An amino acid residue modification is represented in OpenMS by the class ResidueModification. The known modifications are stored in the ModificationsDB object, which is capable of retrieving specific modifications. It contains UniMod as well as PSI modifications.

from pyopenms import *
ox = ModificationsDB().getModification("Oxidation")
print(ox.getUniModAccession())
print(ox.getUniModRecordId())
print(ox.getDiffMonoMass())
print(ox.getId())
print(ox.getFullId())
print(ox.getFullName())
print(ox.getDiffFormula())
UniMod:35
35
15.994915
Oxidation
Oxidation (N)
Oxidation or Hydroxylation
O1

thus providing information about the “Oxidation” modification. As above, we can investigate the isotopic distribution of the modification (which in this case is identical to the one of Oxygen by itself):

isotopes = ox.getDiffFormula().getIsotopeDistribution(CoarseIsotopePatternGenerator(5))
for iso in isotopes.getContainer():
    print (iso.getMZ(), ":", iso.getIntensity())

Which will print the isotopic pattern of the modification (Oxygen):

15.994915 : 0.9975699782371521
16.998269837800002 : 0.0003800000122282654
18.0016246756 : 0.002050000010058284

Ribonucleotides

A ribonucleotide describes one of the building blocks of DNA and RNA. In OpenMS, a ribonucleotide in its modified or unmodified form is represented by the Ribonucleotide class in OpenMS. The class is able to provide information such as the isotope distribution of the residue, the average and monoisotopic weight.
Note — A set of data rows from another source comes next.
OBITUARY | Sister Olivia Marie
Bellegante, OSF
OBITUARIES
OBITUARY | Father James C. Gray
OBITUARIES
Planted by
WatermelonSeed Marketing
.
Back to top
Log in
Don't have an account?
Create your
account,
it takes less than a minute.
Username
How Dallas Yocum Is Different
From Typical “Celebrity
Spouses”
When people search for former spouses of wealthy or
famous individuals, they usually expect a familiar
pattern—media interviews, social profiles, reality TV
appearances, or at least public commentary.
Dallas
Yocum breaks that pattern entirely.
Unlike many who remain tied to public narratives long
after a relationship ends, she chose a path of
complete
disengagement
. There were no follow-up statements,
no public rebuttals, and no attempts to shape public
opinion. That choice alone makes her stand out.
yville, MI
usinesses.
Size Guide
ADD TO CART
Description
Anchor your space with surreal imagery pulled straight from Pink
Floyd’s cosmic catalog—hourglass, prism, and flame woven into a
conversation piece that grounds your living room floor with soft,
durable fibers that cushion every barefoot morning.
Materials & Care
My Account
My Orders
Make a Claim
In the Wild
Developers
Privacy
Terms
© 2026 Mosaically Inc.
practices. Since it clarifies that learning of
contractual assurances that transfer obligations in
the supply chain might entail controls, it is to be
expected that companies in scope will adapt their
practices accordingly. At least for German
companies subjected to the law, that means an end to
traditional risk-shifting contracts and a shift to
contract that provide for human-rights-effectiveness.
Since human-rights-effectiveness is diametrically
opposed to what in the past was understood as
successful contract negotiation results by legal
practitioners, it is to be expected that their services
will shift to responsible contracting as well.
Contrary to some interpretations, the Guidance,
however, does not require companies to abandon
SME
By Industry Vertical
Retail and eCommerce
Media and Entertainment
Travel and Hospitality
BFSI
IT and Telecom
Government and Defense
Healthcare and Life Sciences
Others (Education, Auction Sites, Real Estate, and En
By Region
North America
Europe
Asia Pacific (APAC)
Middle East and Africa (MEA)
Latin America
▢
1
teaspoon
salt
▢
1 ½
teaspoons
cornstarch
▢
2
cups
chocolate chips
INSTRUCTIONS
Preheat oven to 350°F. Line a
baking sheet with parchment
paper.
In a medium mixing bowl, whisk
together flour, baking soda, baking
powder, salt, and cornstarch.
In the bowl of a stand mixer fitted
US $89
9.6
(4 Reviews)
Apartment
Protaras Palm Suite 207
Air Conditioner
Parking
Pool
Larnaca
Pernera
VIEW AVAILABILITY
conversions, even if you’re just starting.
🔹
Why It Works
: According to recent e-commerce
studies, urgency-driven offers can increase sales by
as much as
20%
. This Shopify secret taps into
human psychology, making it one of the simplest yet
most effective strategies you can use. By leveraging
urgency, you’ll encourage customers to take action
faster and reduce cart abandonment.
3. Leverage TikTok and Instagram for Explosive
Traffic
The residues can be identified by their full name, their three letter abbreviation or the single letter abbreviation. Modified ribonucleotides are represented by the same class. Currently, support for RNA is implemented.

>>> from pyopenms import *
>>> uridine = RibonucleotideDB().getRibonucleotide(b"U")
>>> uridine.getName()
'uridine'
>>> uridine.getCode()
'U'
>>> uridine.getAvgMass()
244.2043
>>> uridine.getMonoMass()
244.0695
>>> uridine.getFormula().toString()
'C9H12N2O6'
>>> uridine.isModified()
False
>>>
>>> methyladenosine = RibonucleotideDB().getRibonucleotide(b"m1A")
>>> methyladenosine.getName()
'1-methyladenosine'
>>> methyladenosine.isModified()
True
[1]Łącki MK, Startek M, Valkenborg D, Gambin A. IsoSpec: Hyperfast Fine Structure Calculator. Anal Chem. 2017 Mar 21;89(6):3272-3277. doi: 10.1021/acs.analchem.6b01459.